◆ WORK INSTRUCTIONS ◆
Exactly reproduce the lines from the top of the entries below through the line containing "staining of renal", with both ends included.

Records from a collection

###

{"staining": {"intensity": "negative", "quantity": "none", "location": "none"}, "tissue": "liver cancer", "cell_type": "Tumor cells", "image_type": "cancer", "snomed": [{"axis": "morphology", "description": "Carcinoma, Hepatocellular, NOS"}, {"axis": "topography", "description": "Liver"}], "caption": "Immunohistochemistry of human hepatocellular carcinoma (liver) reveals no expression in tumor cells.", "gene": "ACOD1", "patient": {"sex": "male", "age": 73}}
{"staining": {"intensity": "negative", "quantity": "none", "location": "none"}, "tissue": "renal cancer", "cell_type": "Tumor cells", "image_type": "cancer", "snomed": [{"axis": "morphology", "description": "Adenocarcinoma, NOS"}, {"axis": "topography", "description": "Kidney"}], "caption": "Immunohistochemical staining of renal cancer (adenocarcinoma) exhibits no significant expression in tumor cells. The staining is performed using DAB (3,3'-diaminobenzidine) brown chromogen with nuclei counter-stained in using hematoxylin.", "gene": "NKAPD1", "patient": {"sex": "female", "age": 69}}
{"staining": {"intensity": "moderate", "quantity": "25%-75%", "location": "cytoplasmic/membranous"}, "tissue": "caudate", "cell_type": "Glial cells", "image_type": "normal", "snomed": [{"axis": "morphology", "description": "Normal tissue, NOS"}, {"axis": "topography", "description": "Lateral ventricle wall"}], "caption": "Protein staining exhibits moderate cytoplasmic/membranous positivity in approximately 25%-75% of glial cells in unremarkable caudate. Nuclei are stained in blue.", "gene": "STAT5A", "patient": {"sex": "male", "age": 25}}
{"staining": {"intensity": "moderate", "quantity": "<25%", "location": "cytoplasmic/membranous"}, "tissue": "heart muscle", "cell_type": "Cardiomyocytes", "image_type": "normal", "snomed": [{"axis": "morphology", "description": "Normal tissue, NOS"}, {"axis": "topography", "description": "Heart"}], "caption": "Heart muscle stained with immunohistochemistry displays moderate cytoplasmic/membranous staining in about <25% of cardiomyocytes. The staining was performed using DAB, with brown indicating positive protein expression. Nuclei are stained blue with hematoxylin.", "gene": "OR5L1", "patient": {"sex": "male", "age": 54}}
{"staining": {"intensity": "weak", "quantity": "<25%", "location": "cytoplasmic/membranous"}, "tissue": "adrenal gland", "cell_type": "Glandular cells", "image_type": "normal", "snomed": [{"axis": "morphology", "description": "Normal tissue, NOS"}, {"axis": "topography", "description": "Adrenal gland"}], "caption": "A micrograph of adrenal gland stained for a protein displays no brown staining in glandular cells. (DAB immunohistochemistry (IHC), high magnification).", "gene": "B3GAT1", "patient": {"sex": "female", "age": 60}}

###

◆ YOUR RESPONSE ◆
{"staining": {"intensity": "negative", "quantity": "none", "location": "none"}, "tissue": "liver cancer", "cell_type": "Tumor cells", "image_type": "cancer", "snomed": [{"axis": "morphology", "description": "Carcinoma, Hepatocellular, NOS"}, {"axis": "topography", "description": "Liver"}], "caption": "Immunohistochemistry of human hepatocellular carcinoma (liver) reveals no expression in tumor cells.", "gene": "ACOD1", "patient": {"sex": "male", "age": 73}}
{"staining": {"intensity": "negative", "quantity": "none", "location": "none"}, "tissue": "renal cancer", "cell_type": "Tumor cells", "image_type": "cancer", "snomed": [{"axis": "morphology", "description": "Adenocarcinoma, NOS"}, {"axis": "topography", "description": "Kidney"}], "caption": "Immunohistochemical staining of renal cancer (adenocarcinoma) exhibits no significant expression in tumor cells. The staining is performed using DAB (3,3'-diaminobenzidine) brown chromogen with nuclei counter-stained in using hematoxylin.", "gene": "NKAPD1", "patient": {"sex": "female", "age": 69}}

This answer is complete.